The Fair-Luke algorithm, as appears in Rational Approximations to the Solution of the Second Order Riccati Equation, constructs rational functions which approximate solutions of the so-called “generalized second order Riccati equation” $ $ (A_0+B_0y)y”+(C_0+D_0y)y’-2B_0(y’)^2+E_0+F_0 y+G_0 y^2+H_0y^3=0 \tag{1}$ $ where the coefficients have the form $ $ \begin{align} &A_0=x^2 \sum a_k x^k, \quad B_0=x^2 \sum b_k x^k, \quad C_0=x \sum c_k x^k, \ &D_0=x \sum d_k x^k, \quad E_0=\sum e_k x^k,\; e_0 \neq 0, \quad F_0=\sum f_k x^k,\; f_0 \neq 0 \ &G_0=x \sum g_k x^k, \text{ and } H_0=x \sum h_k x^k, \end{align}$ $ where in all sums $ k$ goes from $ 0$ to $ \infty$ . The key idea is that if we let $ y=y_0$ , and iterate the change of variable $ $ y_n=\frac{\alpha_n}{1+x y_{n+1}} $ $ we obtain a generalized second order Riccati equation for $ y_{n+1}$ , of the form $ $ (A_{n+1}+B_{n+1}y_{n+1})y_{n+1}”+(C_{n+1}+D_{n+1}y_{n+1})y_{n+1}’-2B_{n+1}(y_{n+1}’)^2+E_{n+1}+F_{n+1} y_{n+1}+G_{n+1} y_{n+1}^2+H_{n+1}y_{n+1}^3=0 \tag{2}$ $ where the new coefficients satisfy the algebraic formulas $ $ \begin{align} &A_{n+1}=-A_n-\alpha_n B_n, \ & B_{n+1}=-x A_n, \ & C_{n+1}=-2x^{-1} \left( A_n+\alpha_n B_n \right)-C_n-\alpha_n D_n, \ & D_{n+1}=2A_n-xC_n, \ & E_{n+1}=x^{-1} \left( \alpha_n^{-1} E_n+F_n+\alpha_n G_n+\alpha_n^2 H_n \right), \ &F_{n+1}=-x^{-1} \left( C_n + \alpha_n D_n \right)+3 \alpha_n^{-1} E_n+2F_n+\alpha_n G_n, \ &G_{n+1}=2x^{-1} A_n-C_n+3\alpha_n^{-1} x E_n+x F_n, \ &H_{n+1}=\alpha_n^{-1} x^2 E_n \end{align} $ $

The authors say that the sequence $ (\alpha_n)$ is computed as $ $ y_{n+1}(0)=\alpha_{n+1}=-\frac{E_{n+1}(0)}{F_{n+1}(0)}, \; n=0,1,2,\dots, \tag{3} $ $ and the only way this makes sense to me is if $ $ \alpha_0=-\frac{E_0(0)}{F_0(0)}$ $ as well, for otherwise, the quotient in Equation $ (3)$ would be undefined for $ n=0$ .

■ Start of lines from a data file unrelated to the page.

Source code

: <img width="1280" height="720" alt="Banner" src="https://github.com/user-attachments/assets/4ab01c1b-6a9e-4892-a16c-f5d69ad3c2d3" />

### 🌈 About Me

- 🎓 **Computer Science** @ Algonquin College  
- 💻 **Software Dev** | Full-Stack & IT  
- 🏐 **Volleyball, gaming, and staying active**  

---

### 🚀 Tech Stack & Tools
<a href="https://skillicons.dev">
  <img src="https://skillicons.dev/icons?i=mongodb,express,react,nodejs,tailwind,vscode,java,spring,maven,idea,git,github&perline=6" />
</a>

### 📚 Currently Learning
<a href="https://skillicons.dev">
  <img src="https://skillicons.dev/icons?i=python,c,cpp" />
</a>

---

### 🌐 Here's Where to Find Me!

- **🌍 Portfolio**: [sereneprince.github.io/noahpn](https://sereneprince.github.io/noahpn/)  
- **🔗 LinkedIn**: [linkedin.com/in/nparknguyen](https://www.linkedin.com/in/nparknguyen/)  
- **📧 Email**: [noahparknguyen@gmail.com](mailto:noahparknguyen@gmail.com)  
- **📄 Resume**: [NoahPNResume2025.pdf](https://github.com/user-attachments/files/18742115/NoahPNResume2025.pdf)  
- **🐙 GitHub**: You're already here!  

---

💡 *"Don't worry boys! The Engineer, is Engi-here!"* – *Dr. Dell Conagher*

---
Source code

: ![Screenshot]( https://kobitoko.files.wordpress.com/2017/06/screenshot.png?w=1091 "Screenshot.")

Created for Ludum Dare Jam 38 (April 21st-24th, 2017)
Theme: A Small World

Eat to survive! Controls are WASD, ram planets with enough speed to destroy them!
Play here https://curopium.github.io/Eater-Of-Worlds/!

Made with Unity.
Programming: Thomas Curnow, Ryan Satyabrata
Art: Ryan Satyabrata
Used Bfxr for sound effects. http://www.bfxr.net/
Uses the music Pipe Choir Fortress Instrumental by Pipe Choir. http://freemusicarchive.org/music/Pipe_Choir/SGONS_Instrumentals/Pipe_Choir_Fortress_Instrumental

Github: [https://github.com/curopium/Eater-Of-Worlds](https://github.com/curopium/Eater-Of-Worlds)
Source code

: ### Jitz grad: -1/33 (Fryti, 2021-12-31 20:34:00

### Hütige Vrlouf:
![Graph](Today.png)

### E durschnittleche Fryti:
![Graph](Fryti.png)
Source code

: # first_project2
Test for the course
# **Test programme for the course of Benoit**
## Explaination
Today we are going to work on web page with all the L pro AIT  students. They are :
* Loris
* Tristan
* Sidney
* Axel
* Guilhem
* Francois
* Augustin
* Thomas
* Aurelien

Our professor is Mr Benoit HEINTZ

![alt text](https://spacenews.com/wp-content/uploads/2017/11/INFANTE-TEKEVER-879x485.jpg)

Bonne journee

I’ve tried applying the algorithm to the first Painlevé equation $ $ u”=6u^2-x, $ $ making use of the change of variable $ u=1+x^2 y$ to get the generalized Riccati equation $ $ x^2 y”(x)+4 x y'(x)-6 x^4 y(x)^2+\left(2-12 x^2\right) y(x)+x-6=0,$ $ with $ \alpha_0=3$ . After one iteration I got the coefficients $ $ A_1=-x^2,B_1=-x^3,C_1=-6 x,D_1=-2 x^2,E_1=-18 x^3-12 x,F_1=-18 x^4+2 \left(2-12 x^2\right)-10,G_1=x \left(-12 x^2-4\right)-2 x,H_1=-2 x^2,\alpha_1=0 $ $ which causes a problem in the second iteration (in particular, $ E_2,F_2,G_2,H_2$ all turn out to be infinite).

My questions are:

- Have I implemented the algorithm correctly? If not, where have I gone wrong?
- It appears that the method isn’t uniformly valid for all initial value problems for the first Painlevé equation. In particular, setting $ u=u_0+u_1x+x^2 y$ results in a generalized second order Riccati equation if and only if $ u_0 \neq 0$ . Is this right?
- Aside from these two points, I’d appreciate any reference for algorithms for solving nonlinear IVPs, where the independent variable is complex, when poles are present (such as in the case of the Painlevé equations).